* _Exercise requirements_: Please return, word for word, the rows starting with the line that contains "This is a set" and going on through the line that contains "-0.014621, 0.025714, 0.994981]]", both ends included. Leave the pictures out of your answer.
Records provided Start Marker
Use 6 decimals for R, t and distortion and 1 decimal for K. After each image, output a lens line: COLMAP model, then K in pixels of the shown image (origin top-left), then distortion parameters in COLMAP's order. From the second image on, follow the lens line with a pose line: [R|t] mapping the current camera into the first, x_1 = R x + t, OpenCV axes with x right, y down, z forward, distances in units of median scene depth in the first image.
Records provided End Marker
Records provided Start Marker
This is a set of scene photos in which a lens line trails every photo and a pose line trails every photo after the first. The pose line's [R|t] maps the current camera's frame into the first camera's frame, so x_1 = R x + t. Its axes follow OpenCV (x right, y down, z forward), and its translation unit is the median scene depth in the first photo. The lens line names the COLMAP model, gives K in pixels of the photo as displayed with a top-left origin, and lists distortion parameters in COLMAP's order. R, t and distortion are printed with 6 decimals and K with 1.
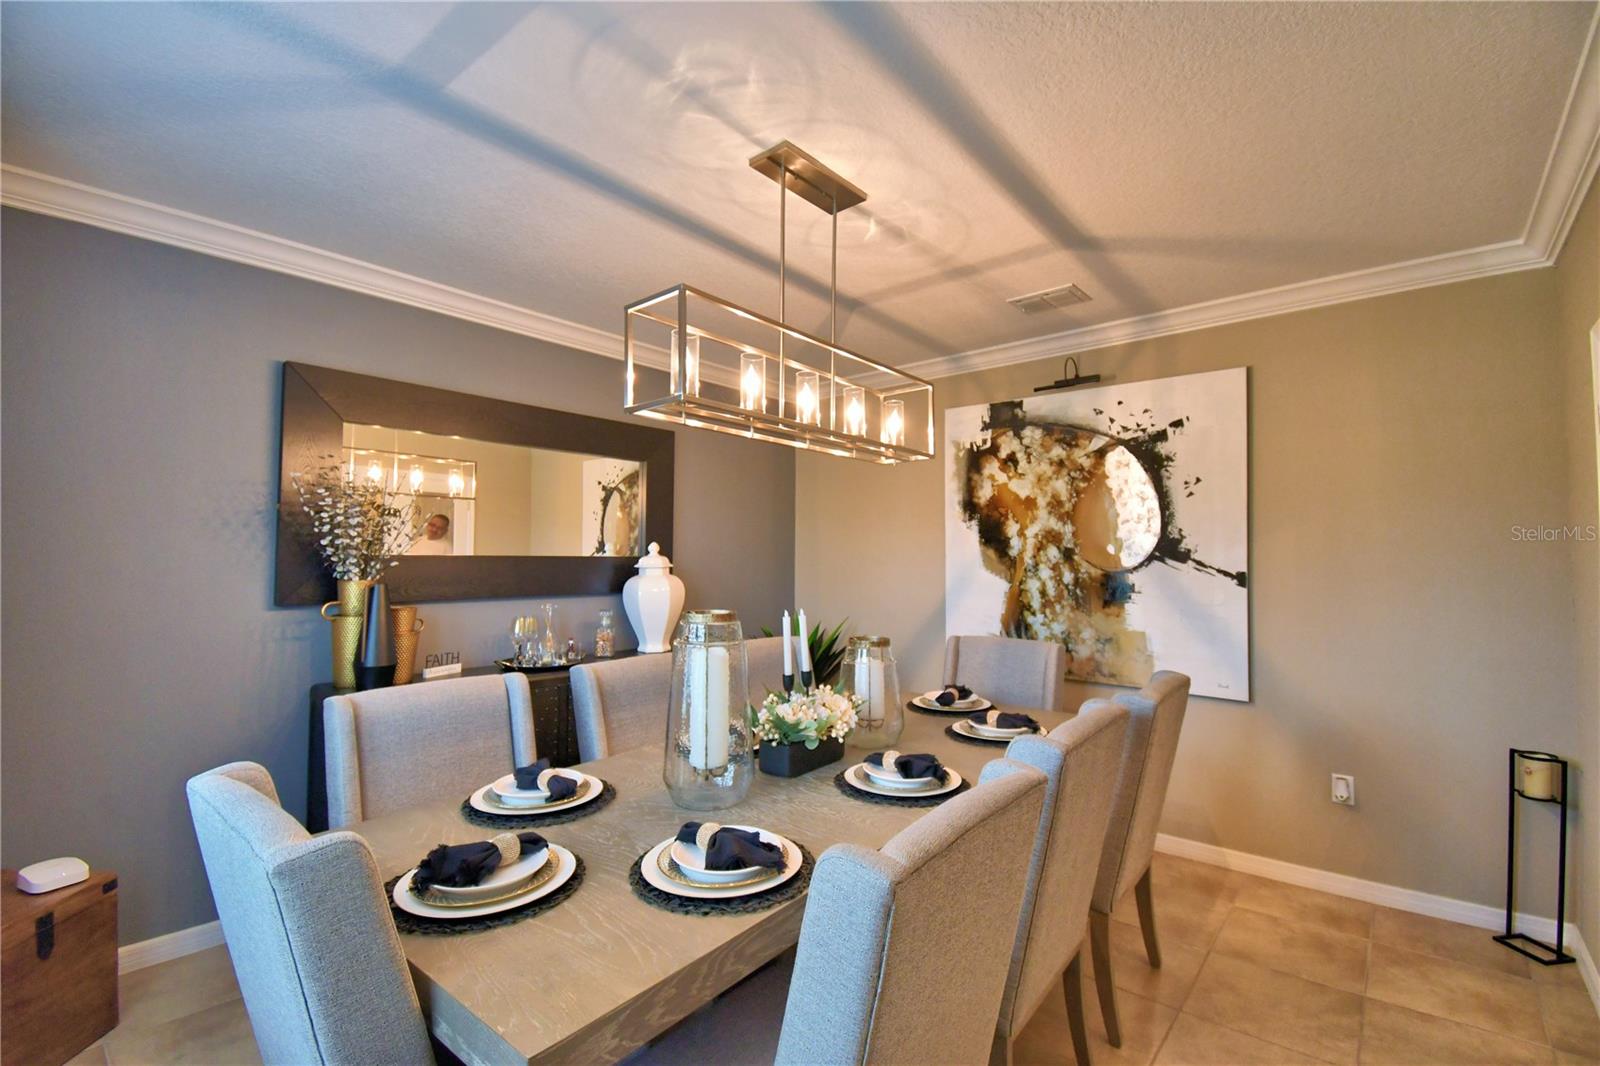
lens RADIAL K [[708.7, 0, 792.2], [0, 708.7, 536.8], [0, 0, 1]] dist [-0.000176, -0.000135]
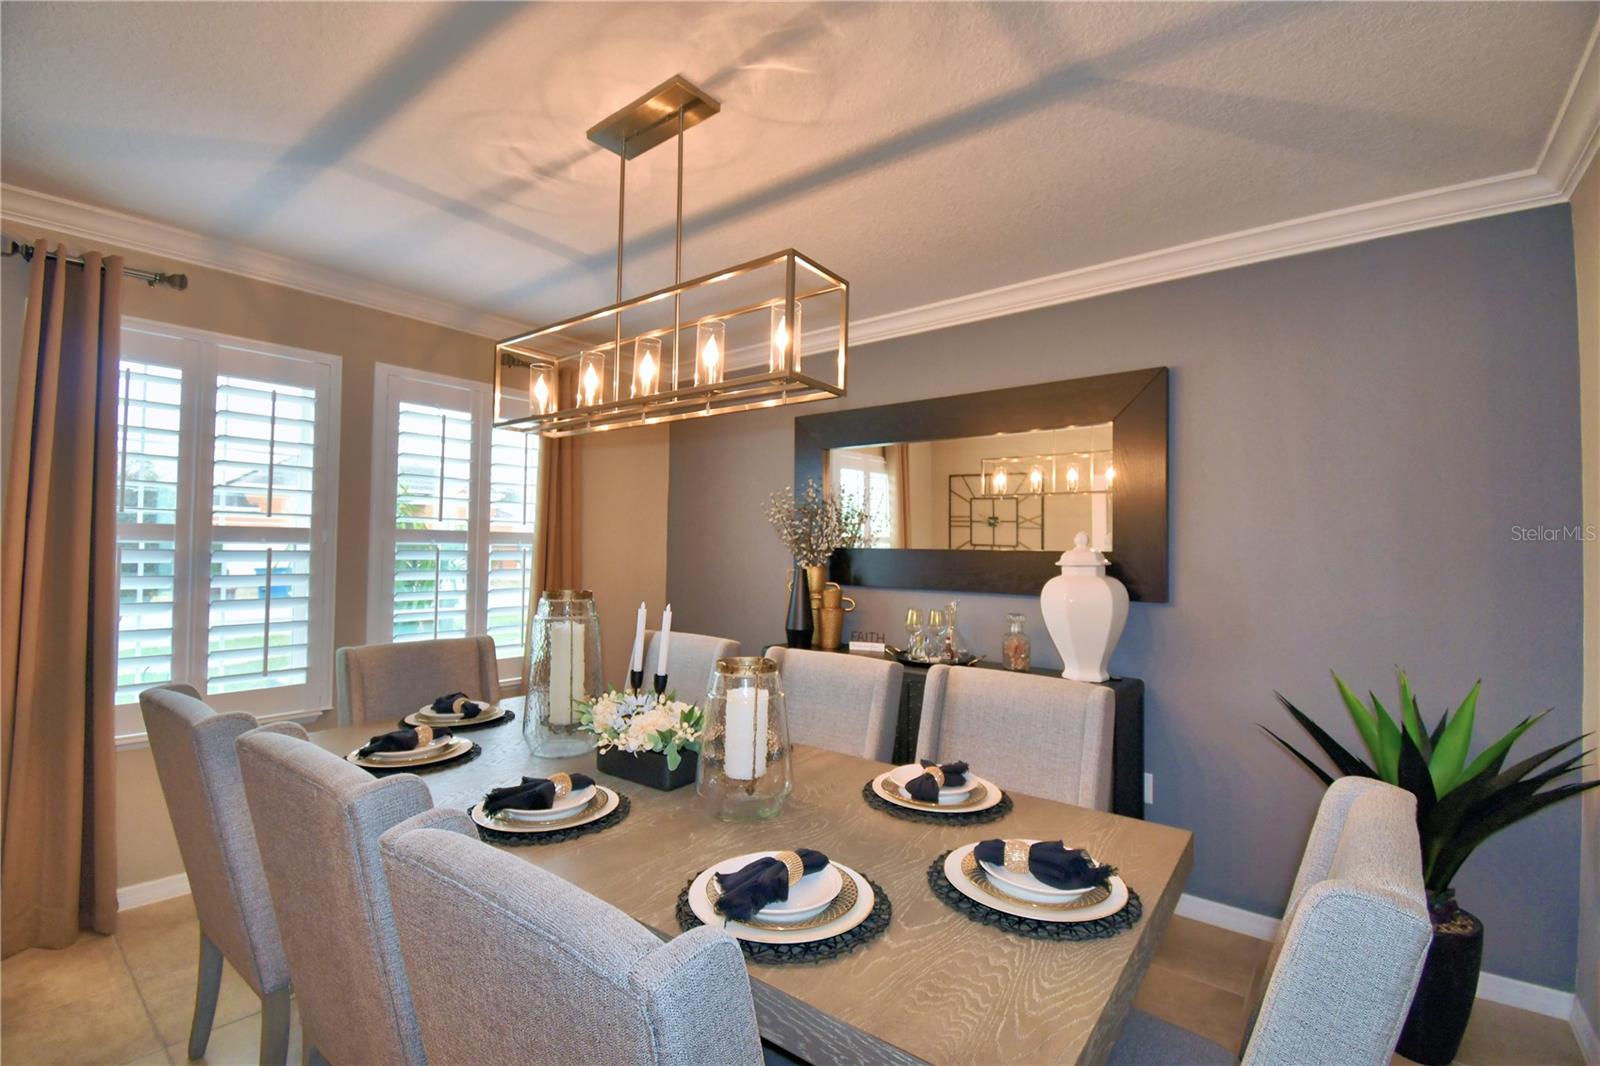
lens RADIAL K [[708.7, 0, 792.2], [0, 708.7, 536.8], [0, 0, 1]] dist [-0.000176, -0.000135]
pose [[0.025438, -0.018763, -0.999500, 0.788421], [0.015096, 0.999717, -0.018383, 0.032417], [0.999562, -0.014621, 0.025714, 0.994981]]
Records provided End Marker
* _Task response_:
This is a set of scene photos in which a lens line trails every photo and a pose line trails every photo after the first. The pose line's [R|t] maps the current camera's frame into the first camera's frame, so x_1 = R x + t. Its axes follow OpenCV (x right, y down, z forward), and its translation unit is the median scene depth in the first photo. The lens line names the COLMAP model, gives K in pixels of the photo as displayed with a top-left origin, and lists distortion parameters in COLMAP's order. R, t and distortion are printed with 6 decimals and K with 1.
lens RADIAL K [[708.7, 0, 792.2], [0, 708.7, 536.8], [0, 0, 1]] dist [-0.000176, -0.000135]
lens RADIAL K [[708.7, 0, 792.2], [0, 708.7, 536.8], [0, 0, 1]] dist [-0.000176, -0.000135]
pose [[0.025438, -0.018763, -0.999500, 0.788421], [0.015096, 0.999717, -0.018383, 0.032417], [0.999562, -0.014621, 0.025714, 0.994981]]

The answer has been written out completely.